Kata Jeri, dari 148 pelaku usaha yang sudah terdata, jika dikalkusasikan penarikan retribusi sampahnya berdasarkan besaran usaha, maka Kelurahan Wundumbatu bisa menghasilkan sebesar Rp 10.739.999 per bulan.
“Jadi kalau 1 tahun, bisa mendapat Rp 128.879.988 dari target keseluruhan Kecamatan Poasia sebesar Rp 500 juta. Pendapatan itu sudah hampir 1/4 dari target kecamatan,” urai Jeri.
Baca Juga: Digelar di Kelurahan Wundumbatu, Gerakan Pangan Murah Kecamatan Poasia Kendari Diserbu Warga
Jeri mengakui, hasil tersebut memang tidaklah terlalu besar di banding kelurahan-kelurahan lain di Kota Kendari, mengingat pelaku usaha di Kelurahan Wundumbatu sebagian besar dalam kategori kecil hingga sedang.
“Yang paling besar penarikan retribusi sampah di Kelurahan Wundumbatu ini hanya Rp 800 ribu per bulan, yakni Rumah Sakit,” ungkapnya.
Jeri juga menjelaskan, terkait proses pembayaran retribusi sampah bisa dilakukan dengan dua cara, yakni dengan cara transfer ke rekening kecamatan langsung atau secara tunai pada petugas penagihan di lapangan.
“Setelah bayar tunai ke petugas, nanti perugasnya ini yang bayarkan secara online atau transfer ke rekening kecamatan,” ujarnya.
Jeri juga menekankan, untuk pembayaran retribusi sampah pada rumah tangga belum dilakukan, pemerintah masih berfokus pada pelaku usaha.
“Untuk rumah tangga masih pada PNS saja.
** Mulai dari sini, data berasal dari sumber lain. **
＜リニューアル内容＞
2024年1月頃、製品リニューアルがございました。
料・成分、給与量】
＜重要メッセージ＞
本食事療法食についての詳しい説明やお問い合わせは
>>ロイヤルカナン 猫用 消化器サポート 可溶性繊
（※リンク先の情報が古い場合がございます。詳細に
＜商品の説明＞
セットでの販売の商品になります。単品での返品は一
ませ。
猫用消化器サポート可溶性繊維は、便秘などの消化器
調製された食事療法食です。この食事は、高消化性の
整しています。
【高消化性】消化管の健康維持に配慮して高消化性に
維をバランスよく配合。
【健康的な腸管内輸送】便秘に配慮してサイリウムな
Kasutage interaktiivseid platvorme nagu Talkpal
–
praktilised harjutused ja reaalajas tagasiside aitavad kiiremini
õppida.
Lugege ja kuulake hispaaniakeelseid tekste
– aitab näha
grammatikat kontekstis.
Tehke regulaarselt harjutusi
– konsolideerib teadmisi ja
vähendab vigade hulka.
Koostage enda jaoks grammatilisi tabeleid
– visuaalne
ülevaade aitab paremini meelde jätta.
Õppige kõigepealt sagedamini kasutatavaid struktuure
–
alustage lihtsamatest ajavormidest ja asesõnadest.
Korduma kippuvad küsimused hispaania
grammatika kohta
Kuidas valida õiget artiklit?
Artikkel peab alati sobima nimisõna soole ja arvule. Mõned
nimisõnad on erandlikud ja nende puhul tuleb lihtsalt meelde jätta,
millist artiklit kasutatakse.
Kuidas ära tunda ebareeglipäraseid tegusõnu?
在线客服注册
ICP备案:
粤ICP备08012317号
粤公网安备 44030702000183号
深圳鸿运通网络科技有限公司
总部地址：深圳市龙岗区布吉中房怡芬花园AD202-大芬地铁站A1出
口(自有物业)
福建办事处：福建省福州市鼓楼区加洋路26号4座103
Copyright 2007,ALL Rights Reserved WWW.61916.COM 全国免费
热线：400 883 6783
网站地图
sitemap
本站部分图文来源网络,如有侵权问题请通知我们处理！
Kalau untuk masyarakat umum belum dilakukan,” ucapnya.
Jeri juga mengimbau agar pelaku usaha dapat segera membayarkan retribusi sampah untuk peningkatan PAD Kota Kendari.
“Ini kan akan kembali juga ke masyarakat dalam bentuk pembangunan,” pungkasnya.
Berikut rincian penarikan retribusi sampah berdasarkan kategori:
Rumah Tangga: Rp 21.000 per bulan
Kategori Usaha:
Pedagang Kaki Lima: Rp 50.000 per bulan
Kios: Rp 50.000 per bulan
Toko: Rp 50.000 per bulan
Ruko: Rp 100.000 per bulan
Swalayan: Rp 100.000 per bulan.
Pusat Perbelanjaan: Rp 2.500.000 per bulan
Tempat Usaha Lainnya: Rp 50.000 per bulan
Kategori Swasta:
Sekolah Swasta: Rp 100.000 per bulan
Perguruan Tinggi Swasta: Rp 250.000 per bulan
Lembaga Pendidikan Swasta Lainnya: Rp 150.00 per bulan
Yayasan: Rp 100.000 per bulan
Tempat Olahraga Privat: Rp 100.000 per bulan.